Northpond Ventures GP, LLC - Jun 5, 2023 Form 4 Insider Report for Telesis Bio Inc. (TBIO)

Role
Director, 10%+ Owner
Signature
Northpond Ventures GP, LLC, By: /s/ Patrick Smerkers, Chief Financial Officer, Partner
Stock symbol
TBIO
Transactions as of
Jun 5, 2023
Transactions value $
$8,000,000
Form type
4
Date filed
6/7/2023, 06:15 PM
Previous filing
Jan 11, 2022
Next filing
Jun 23, 2023

Derivative Securities (e.g., puts, calls, warrants, options, convertible securities)
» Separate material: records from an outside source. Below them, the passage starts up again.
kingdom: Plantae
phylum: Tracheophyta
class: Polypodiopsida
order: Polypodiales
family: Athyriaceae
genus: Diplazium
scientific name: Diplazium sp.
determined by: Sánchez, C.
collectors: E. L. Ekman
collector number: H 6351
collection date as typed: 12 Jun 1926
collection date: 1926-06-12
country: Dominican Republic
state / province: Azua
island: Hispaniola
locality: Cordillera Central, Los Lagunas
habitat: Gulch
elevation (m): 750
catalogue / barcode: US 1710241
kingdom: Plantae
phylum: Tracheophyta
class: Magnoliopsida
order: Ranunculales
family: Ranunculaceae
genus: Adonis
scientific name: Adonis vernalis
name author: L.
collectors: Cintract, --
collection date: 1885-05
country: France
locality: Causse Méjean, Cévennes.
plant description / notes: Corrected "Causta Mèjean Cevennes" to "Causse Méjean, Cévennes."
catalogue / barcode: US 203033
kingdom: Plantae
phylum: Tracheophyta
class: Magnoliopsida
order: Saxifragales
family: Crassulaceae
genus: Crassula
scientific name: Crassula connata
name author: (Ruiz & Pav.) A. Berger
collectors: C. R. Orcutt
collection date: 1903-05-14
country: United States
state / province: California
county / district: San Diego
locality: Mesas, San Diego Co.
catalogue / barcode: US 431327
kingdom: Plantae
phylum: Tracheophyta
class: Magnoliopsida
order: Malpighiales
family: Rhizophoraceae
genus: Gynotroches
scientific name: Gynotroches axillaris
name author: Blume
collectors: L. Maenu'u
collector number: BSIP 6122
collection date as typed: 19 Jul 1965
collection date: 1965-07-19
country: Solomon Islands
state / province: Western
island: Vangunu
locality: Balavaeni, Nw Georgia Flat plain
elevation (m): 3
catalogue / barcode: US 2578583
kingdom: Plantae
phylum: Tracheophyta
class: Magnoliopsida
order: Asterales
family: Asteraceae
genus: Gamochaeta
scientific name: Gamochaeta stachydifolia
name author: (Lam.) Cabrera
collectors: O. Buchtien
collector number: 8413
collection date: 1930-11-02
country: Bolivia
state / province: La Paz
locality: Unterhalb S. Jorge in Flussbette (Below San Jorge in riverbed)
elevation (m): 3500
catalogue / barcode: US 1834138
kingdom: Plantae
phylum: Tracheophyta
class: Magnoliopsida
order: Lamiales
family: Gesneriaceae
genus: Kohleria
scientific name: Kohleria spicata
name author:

Type Sym Class Transaction Value $ Shares Change % Price $ Shares After Date Underlying Class Amount Exercise Price Ownership Footnotes
transaction TBIO Redeemable Convertible Preferred Stock +Grant/Award $8,000,000 +80,000 +2.42% $100.00 3,385,097 Jun 5, 2023 Common Stock 3,385,097 $2.36 See Footnote F1, F2, F3
transaction TBIO Long-Term Warrants +Grant/Award $0 +3,385,097 $0.00 3,385,097 Jun 5, 2023 Common Stock 3,385,097 $2.60 See Footnote F3, F4, F6
transaction TBIO Short-Term Warrants +Grant/Award $0 +1,692,549 $0.00 1,692,549 Jun 5, 2023 Common Stock 1,692,549 $2.60 See Footnote F3, F4, F5, F6

Explanation of Responses:

Id Content
F1 The number of shares of common stock, par value $0.0001 per share, of the Issuer ("Common Stock") deliverable upon conversion of each share of redeemable convertible preferred stock, par value $0.0001 per share, of the Issuer (the "Preferred Stock") is calculated for purposes of this Form 4 by dividing the "Accrued Value" of all Preferred Stock acquired by Northpond Ventures, LP ("NPV I") as reported in this Form 4 (which aggregate Accrued Value is currently $8.0 million) by a Conversion Price per share of Preferred Stock of $2.3633 (which is the Conversion Price per share currently in effect for the Preferred Stock).
F2 (continued from Footnote 1) The Accrued Value is subject to increase from time to time for accrued and unpaid dividends on the Preferred Stock, and the Conversion Price is subject to customary antidilution adjustments, and each is further defined and described in the Certificate of Designation of the Preferred Stock that the Issuer filed with the Secretary of State of the State of Delaware on June 1, 2023. The Preferred Stock is convertible into Common Stock at any time at the election of NPV I and is redeemable at any time after June 5, 2030 at the election of either NPV I or the Issuer. The Preferred Stock has no expiration date.
F3 NPV I acquired the Preferred Stock and each of the Warrants (defined below) pursuant to the redeemable convertible preferred stock and warrant purchase agreement, dated as of May 31, 2023, by and among NPV I, the Issuer and the other investors party thereto (the "Purchase Agreement"), and NPV I holds the Preferred Stock and the Warrants directly. Each of Northpond Ventures GP, LLC ("NPV I GP"), the general partner of NPV I, and Michael P. Rubin, the managing member of NPV I GP, may be deemed to be the beneficial owner of the Preferred Stock and the Warrants held by NPV I, as a result of such relationships. Each of the reporting persons disclaims beneficial ownership of the Preferred Stock and the Warrants held by NPV I, expect to the extent of its or his respective pecuniary interested therein.
F4 The number of shares of Common Stock underlying this warrant and the exercise price are subject to customary adjustments in the event of any stock split, stock dividend and/or certain other events involving the Issuer.
F5 The number of shares of Common Stock underlying this warrant (together with the warrant described in footnote 3, the "Warrants") and the exercise price are subject to customary adjustments in the event of any stock split, stock dividend and/or certain other events involving the Issuer.
F6 NPV I paid no additional purchase-price consideration to acquire the Warrants pursuant to the Purchase Agreement, as all purchase-price consideration thereunder was attributable to the Preferred Stock.

Remarks:

Andrea Jackson, a Partner at Northpond Ventures, serves on the Issuer's board of directors (the "Board") as a representative of the Reporting Persons. By virtue of her representation on the Board, for purposes of Section 16 of the Securities Exchange Act of 1934, as amended, the Reporting Persons are deemed to be directors of the Issuer by deputization.